Panel to monitor debt restructuring
The Joint Standing Committee on Commerce, Industry and Banking (JSCCIB) will spend three months monitoring the debt restructuring progress of small and medium-sized enterprises (SMEs), on a case-by-case basis, after the Bank of Thailand's debt relief measures in the second phase expire tomorrow.
Though the central bank will not prolong debt relief measures, the regulator encourages financial institutions to help borrowers who cannot pay debt normally to enter debt restructuring.
Commercial banks can offer debt restructuring to customers through several methods in line with their repayment capability.
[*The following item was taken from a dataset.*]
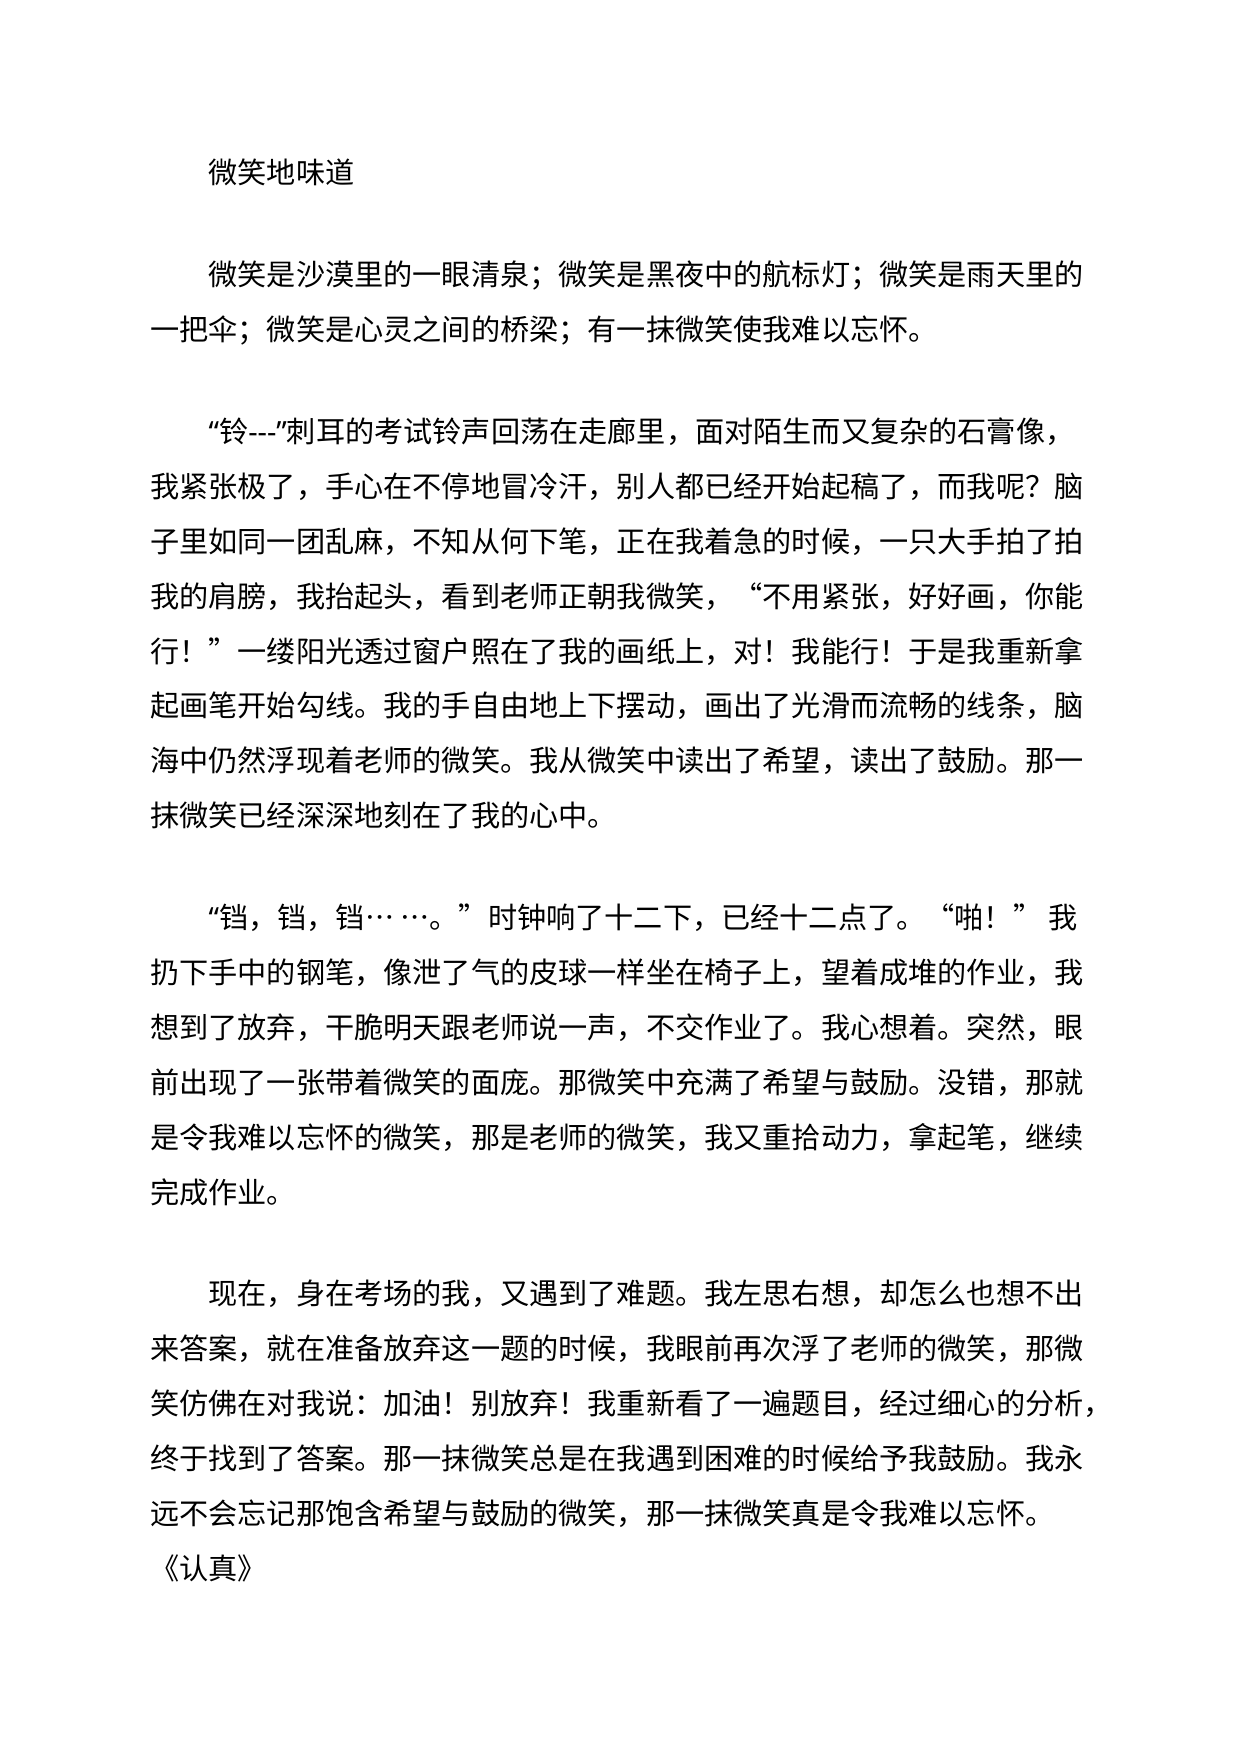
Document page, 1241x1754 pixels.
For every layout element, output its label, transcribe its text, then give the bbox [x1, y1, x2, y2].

text “铃---”刺耳的考试铃声回荡在走廊里，面对陌生而又复杂的石膏像，我紧张极了，手心在不停地冒冷汗，别人都已经开始起稿了，而我呢？脑子里如同一团乱麻，不知从何下笔，正在我着急的时候，一只大手拍了拍我的肩膀，我抬起头，看到老师正朝我微笑，“不用紧张，好好画，你能行！”一缕阳光透过窗户照在了我的画纸上，对！我能行！于是我重新拿起画笔开始勾线。我的手自由地上下摆动，画出了光滑而流畅的线条，脑海中仍然浮现着老师的微笑。我从微笑中读出了希望，读出了鼓励。那一抹微笑已经深深地刻在了我的心中。 [150, 408, 1090, 835]
text 微笑是沙漠里的一眼清泉；微笑是黑夜中的航标灯；微笑是雨天里的一把伞；微笑是心灵之间的桥梁；有一抹微笑使我难以忘怀。 [150, 252, 1090, 349]
text 现在，身在考场的我，又遇到了难题。我左思右想，却怎么也想不出来答案，就在准备放弃这一题的时候，我眼前再次浮了老师的微笑，那微笑仿佛在对我说：加油！别放弃！我重新看了一遍题目，经过细心的分析，终于找到了答案。那一抹微笑总是在我遇到困难的时候给予我鼓励。我永远不会忘记那饱含希望与鼓励的微笑，那一抹微笑真是令我难以忘怀。《认真》 [150, 1271, 1090, 1588]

These include a grace period for interest and principal payment, interest rate cuts, debt instalment period extension and a lower debt instalment per month.
"We are satisfied with the financial assistance helping borrowers overcoming this difficult situation," Supant Mongkolsuthree, chairman of the Federation of Thai Industries (FTI), said after yesterday's JSCCIB meeting.
Entrepreneurs who want more time to pay their debts are required to contact financial institutions, which will consider the requests on a case-by-case basis.
"We'll evaluate the outcome after three months," Mr Supant said.
The Bank of Thailand is concentrated on targeted policies helping SME business operators after the second-phase debt relief measures expire tomorrow, rather than the existing blanket policies.
The value of debtors receiving debt relief measures in the formal banking system totals 6.89 trillion baht, with 1.35 trillion baht attributed to SME loans across 1.05 million accounts.
Payong Srivanich, chairman of the Thai Bankers' Association (TBA), said 80,000 SME debtors accounting for 6% of total outstanding debt have "lost contact" with financial institutions, which are trying to draw them back into the system.
About 10% want to continue debt relief measures. Banks will consider helping them with debt restructuring on a case-by-case basis.
For debtors who are given more time to pay, the additional period must not exceed six months from the end of this year, Mr Payong said.
"Many businesses facing financial woes are in the tourism sector, especially the hotel business," Mr Supant said.
According to Mr Payong, two other groups of debtors are in a better situation. Up to 60% can pay back, while 20% can resume business but not fully recover and want financial institutions to adjust the debt structure based on repayment ability.
The JSCCIB yesterday also raised concern over the ongoing political conflict after foreign business people said they were increasingly worried about safety issues and a possible unpleasant impact on business.